SUPPLIED PASSAGE —
54. The code conversion program as set forth in claim 52, wherein
said function (c) causes the computer to execute a function of
calculating a first square error from said first gain and said
third gain, a first amount of change in time from said first gain
and said second gain, a second amount of change in time from said
third gain and said fourth gain, and a second square error from
said first amount of change in time and said second amount of
change in time to calculate an evaluation value from said second
square error and said first square error.
55. The code conversion program as set forth in claim 53, which
causes the computer to execute a function of multiplying said
second square error by a control coefficient and adding the
multiplication result to said first square error to calculate an
evaluation value.
56. The code conversion program as set forth in claim 53, which
causes the computer to execute a function of taking a value
obtained by internally dividing said first square error and said
second square error by a ratio determined by said control
coefficient as an evaluation value.
57. The code conversion program as set forth in claim 54, which
causes the computer to execute a function of calculating said first
amount of change in time from a difference between said first gain
and said second gain and said second amount of change in time from
a difference between said third gain and said fourth gain.
58. The code conversion program as set forth in claim 55, which
causes the computer to execute a function of calculating a third
amount of change in time from said first gain and said second gain
to calculate said control coefficient from said third amount of
change in time.
59. The code conversion program as set forth in claim 58, which
causes the computer to execute a function of calculating said third
amount of change in time from a difference between said first gain
and said second gain.
60. The code conversion program as set forth in claim 58, which
causes the computer to execute a function of, when said third
amount of change in time is less than a first threshold value,
expressing said control coefficient by a first constant, when said
amount of change in time is not less than said first threshold
value and less than a second threshold value, expressing said
control coefficient by a function of said third amount of change in
time and in the remaining cases, expressing said control
coefficient by a second constant.
Description
BACKGROUND OF THE INVENTION
[0001] 1. Field of the Invention
[0002] The present invention relates to a coding and decoding
method for transmitting or accumulating a speech signal at a low
bit rate, and more particular, to a code conversion method, in
speech communication using different coding and decoding systems,
of converting a code obtained by coding speech by a certain system
into a code decodable by other system so as to have high sound
quality by a small amount of operation, and a device and a program
therefor.

ENTRIES SHOWN —
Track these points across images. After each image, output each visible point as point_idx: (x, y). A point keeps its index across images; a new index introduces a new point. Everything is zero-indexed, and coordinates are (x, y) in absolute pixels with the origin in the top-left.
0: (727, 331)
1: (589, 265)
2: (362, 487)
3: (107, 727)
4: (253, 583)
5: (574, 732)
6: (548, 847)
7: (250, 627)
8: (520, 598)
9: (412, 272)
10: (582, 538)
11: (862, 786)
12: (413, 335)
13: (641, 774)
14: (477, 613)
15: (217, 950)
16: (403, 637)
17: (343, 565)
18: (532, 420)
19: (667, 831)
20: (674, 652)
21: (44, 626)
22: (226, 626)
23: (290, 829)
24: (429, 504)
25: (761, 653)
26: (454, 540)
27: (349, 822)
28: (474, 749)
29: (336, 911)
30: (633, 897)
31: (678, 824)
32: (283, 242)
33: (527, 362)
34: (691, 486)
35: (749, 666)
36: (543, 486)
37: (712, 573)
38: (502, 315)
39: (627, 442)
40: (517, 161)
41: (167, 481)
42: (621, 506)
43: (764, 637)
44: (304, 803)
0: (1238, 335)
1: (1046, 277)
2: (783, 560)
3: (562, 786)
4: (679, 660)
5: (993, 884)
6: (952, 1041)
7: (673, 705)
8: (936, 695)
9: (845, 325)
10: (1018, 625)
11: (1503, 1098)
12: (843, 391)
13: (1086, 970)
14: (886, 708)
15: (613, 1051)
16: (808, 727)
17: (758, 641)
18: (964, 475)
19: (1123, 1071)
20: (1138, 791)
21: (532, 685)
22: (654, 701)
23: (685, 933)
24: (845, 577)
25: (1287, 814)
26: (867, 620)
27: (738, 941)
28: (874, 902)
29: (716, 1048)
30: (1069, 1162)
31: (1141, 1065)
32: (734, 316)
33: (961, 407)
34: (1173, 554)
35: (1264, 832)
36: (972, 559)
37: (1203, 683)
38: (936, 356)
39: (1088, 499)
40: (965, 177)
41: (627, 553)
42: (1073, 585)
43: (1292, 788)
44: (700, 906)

WORK ORDER 1 — Reproduce the speech code conversion patent text word for word, from "56. The code" up to and including "an evaluation value.".
WORK ORDER 2 — Pick up the speech code conversion patent text after its final sentence and keep writing it.

WRITTEN REPLY 1 —
56. The code conversion program as set forth in claim 53, which
causes the computer to execute a function of taking a value
obtained by internally dividing said first square error and said
second square error by a ratio determined by said control
coefficient as an evaluation value.

WRITTEN REPLY 2 —
[0003] 2. Description of the Related Art
[0004] Widely used as a method of coding a speech signal with high
efficiency and at medium or low rates is a method of coding a
speech signal separately as a linear prediction (LP) filter and an
excitation signal which drives the filter. One of representatives
of such method is the code excited linear prediction (CELP). In
CELP, by driving a linear prediction filter having a linear
prediction coefficient indicative of frequency characteristics of
input speech by an excitation signal represented by a sum of an
adaptive codebook (ACB) indicative of a pitch cycle of the input
speech and a fixed codebook (FCB) composed of random numbers and
pulses, a composite speech signal is obtained. At this time, the
ACB component and the FCB component are multiplied by the
respective gains (ACB gain and FCB gain). Concerning CELP,
reference is made to M. Schroeder, "Code Excited Linear Prediction:
High Quality Speech at Very Low Bit Rates" (Proc. of IEEE Int.
Conf. on Acoust., Speech and Signal Processing, pp. 937-940, 1985)
(referred to as Literature 1).
[0005] Assuming, for example, interconnection between a 3G mobile
network and a wire packet network, there arises a problem in
interconnection between standard speech coding systems used in the
respective networks in some cases. Although one of most simple
solutions to the problem is tandem connection, because from a code
string obtained by coding a speech using one standard system, a
speech signal is once decoded using the standard system and the
decoded speech signal is again coded using the other standard
system, this solution might invite degradation of speech quality,
increase of a delay and the volume of calculation in general.
[0006] On the other hand, the code conversion system of converting
a code obtained by coding speech using one standard system into a
code decodable by the other standard system has a possibility of
solving the above-described problem. Regarding the method of
converting a code, reference is made to Hong-Goo Kang et. al,
"Improving Transcoding Capability of Speech Coders in Clean and
Frame Erasured Channel Environments" (Proc. of IEEE Workshop on
Speech Coding 2000, pp. 78-80, 2000) (referred to as Literature
2).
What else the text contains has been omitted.